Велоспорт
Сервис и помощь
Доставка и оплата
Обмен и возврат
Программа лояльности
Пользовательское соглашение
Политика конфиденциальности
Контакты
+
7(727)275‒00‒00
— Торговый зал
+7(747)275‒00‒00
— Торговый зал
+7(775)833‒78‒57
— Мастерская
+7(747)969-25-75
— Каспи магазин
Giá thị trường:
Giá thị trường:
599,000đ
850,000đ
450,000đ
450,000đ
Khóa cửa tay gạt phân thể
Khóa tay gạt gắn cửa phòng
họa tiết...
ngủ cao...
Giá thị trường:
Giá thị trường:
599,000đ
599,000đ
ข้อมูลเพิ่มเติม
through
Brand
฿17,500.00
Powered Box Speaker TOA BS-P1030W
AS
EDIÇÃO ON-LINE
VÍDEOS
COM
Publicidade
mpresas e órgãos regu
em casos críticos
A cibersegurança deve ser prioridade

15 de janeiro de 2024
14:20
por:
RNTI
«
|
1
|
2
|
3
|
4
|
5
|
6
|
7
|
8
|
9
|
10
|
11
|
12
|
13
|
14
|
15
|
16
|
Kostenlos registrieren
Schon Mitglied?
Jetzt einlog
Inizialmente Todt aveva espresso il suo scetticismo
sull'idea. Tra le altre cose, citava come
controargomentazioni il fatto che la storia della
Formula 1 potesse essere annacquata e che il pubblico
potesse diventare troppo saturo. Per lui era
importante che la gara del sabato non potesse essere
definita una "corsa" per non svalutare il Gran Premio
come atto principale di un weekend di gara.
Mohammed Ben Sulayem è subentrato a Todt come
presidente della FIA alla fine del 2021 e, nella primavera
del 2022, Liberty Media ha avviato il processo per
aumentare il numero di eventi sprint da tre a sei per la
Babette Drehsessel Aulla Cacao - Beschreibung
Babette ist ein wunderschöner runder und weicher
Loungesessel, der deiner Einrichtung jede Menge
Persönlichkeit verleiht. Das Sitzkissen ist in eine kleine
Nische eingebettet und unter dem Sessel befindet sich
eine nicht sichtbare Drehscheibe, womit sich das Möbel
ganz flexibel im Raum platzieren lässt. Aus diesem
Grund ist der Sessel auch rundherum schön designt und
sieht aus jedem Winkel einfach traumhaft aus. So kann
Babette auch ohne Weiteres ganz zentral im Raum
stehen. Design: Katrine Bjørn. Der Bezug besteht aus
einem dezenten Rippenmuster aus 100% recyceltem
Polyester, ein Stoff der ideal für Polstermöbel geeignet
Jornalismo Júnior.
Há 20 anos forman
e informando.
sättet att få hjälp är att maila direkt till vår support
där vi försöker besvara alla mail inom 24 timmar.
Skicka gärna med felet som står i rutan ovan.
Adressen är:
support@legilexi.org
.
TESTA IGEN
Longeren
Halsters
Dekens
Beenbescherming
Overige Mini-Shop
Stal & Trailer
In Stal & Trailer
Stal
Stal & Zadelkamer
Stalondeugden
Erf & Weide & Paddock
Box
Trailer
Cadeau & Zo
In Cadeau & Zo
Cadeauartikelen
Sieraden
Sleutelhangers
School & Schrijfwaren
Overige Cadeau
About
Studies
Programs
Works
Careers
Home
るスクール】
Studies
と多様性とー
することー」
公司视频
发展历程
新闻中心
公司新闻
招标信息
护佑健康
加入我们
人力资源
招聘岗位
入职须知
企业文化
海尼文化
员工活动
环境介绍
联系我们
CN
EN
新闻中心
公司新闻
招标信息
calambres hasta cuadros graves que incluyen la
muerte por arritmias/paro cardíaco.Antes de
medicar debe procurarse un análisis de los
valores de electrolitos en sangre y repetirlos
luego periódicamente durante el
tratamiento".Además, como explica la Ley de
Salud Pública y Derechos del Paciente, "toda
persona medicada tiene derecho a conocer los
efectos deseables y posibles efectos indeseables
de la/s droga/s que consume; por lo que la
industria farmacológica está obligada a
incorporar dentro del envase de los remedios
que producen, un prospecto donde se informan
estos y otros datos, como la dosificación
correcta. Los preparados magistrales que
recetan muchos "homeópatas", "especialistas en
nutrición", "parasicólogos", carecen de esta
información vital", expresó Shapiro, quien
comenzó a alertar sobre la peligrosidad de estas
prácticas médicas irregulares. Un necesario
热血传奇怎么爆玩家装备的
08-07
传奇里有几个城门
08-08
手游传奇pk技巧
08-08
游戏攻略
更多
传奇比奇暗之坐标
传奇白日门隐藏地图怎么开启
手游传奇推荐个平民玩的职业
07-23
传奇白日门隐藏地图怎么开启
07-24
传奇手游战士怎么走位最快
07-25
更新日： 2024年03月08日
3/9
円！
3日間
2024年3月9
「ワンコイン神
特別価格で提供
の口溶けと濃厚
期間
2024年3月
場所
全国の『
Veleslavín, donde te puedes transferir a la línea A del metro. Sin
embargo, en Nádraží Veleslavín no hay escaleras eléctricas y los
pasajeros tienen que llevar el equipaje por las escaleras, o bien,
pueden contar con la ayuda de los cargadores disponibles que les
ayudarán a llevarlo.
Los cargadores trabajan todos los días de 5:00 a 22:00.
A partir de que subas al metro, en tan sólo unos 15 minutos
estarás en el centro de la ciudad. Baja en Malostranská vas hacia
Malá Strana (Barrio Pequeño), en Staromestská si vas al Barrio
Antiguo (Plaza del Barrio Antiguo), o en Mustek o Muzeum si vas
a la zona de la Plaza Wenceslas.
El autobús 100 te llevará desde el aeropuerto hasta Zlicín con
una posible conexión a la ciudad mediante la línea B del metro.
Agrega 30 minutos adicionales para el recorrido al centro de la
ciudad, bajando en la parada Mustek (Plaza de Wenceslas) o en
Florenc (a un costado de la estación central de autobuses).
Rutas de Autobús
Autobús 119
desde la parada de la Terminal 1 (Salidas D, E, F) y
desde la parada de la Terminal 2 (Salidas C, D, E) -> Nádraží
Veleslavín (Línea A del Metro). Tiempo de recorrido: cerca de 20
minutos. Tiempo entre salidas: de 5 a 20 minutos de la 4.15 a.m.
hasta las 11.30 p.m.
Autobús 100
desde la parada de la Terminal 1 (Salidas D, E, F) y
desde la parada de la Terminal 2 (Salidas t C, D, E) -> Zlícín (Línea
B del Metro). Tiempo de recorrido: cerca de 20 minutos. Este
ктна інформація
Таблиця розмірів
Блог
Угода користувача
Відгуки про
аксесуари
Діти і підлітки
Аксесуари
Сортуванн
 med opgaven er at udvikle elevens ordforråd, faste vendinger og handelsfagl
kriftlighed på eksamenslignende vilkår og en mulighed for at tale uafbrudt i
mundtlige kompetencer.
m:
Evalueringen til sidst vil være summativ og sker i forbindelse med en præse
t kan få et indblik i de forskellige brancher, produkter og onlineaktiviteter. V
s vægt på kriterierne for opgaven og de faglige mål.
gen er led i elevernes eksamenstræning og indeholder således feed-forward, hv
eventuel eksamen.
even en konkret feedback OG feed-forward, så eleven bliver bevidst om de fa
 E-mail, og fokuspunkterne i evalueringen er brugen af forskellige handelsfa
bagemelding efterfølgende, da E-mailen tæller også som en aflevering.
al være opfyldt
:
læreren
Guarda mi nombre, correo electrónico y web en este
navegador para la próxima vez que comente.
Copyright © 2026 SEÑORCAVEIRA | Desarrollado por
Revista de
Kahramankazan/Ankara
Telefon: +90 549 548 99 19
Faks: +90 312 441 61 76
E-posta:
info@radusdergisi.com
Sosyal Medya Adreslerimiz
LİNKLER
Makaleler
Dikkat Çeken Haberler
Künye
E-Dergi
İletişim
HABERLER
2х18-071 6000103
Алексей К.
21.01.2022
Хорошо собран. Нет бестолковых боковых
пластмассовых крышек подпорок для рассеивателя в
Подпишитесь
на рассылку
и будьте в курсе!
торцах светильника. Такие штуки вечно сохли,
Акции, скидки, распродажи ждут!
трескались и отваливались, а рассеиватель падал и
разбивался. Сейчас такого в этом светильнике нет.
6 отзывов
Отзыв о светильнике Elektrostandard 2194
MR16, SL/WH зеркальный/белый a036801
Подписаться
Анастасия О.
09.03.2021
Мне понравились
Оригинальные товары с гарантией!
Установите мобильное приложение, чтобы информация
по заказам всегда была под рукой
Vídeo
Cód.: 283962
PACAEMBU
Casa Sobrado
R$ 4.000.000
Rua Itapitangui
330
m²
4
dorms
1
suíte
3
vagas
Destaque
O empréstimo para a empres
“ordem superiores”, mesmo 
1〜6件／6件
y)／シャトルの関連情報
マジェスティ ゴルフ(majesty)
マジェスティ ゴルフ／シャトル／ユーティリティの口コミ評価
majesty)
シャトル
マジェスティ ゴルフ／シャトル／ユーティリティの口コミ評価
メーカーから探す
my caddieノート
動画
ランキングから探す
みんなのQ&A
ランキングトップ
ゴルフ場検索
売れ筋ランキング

::::

THE TASK: Reproduce every line of the rows from the very first one down to the line containing "Loungesessel, der deiner", with both ends included.

OUTPUT:
Велоспорт
Сервис и помощь
Доставка и оплата
Обмен и возврат
Программа лояльности
Пользовательское соглашение
Политика конфиденциальности
Контакты
+
7(727)275‒00‒00
— Торговый зал
+7(747)275‒00‒00
— Торговый зал
+7(775)833‒78‒57
— Мастерская
+7(747)969-25-75
— Каспи магазин
Giá thị trường:
Giá thị trường:
599,000đ
850,000đ
450,000đ
450,000đ
Khóa cửa tay gạt phân thể
Khóa tay gạt gắn cửa phòng
họa tiết...
ngủ cao...
Giá thị trường:
Giá thị trường:
599,000đ
599,000đ
ข้อมูลเพิ่มเติม
through
Brand
฿17,500.00
Powered Box Speaker TOA BS-P1030W
AS
EDIÇÃO ON-LINE
VÍDEOS
COM
Publicidade
mpresas e órgãos regu
em casos críticos
A cibersegurança deve ser prioridade

15 de janeiro de 2024
14:20
por:
RNTI
«
|
1
|
2
|
3
|
4
|
5
|
6
|
7
|
8
|
9
|
10
|
11
|
12
|
13
|
14
|
15
|
16
|
Kostenlos registrieren
Schon Mitglied?
Jetzt einlog
Inizialmente Todt aveva espresso il suo scetticismo
sull'idea. Tra le altre cose, citava come
controargomentazioni il fatto che la storia della
Formula 1 potesse essere annacquata e che il pubblico
potesse diventare troppo saturo. Per lui era
importante che la gara del sabato non potesse essere
definita una "corsa" per non svalutare il Gran Premio
come atto principale di un weekend di gara.
Mohammed Ben Sulayem è subentrato a Todt come
presidente della FIA alla fine del 2021 e, nella primavera
del 2022, Liberty Media ha avviato il processo per
aumentare il numero di eventi sprint da tre a sei per la
Babette Drehsessel Aulla Cacao - Beschreibung
Babette ist ein wunderschöner runder und weicher
Loungesessel, der deiner Einrichtung jede Menge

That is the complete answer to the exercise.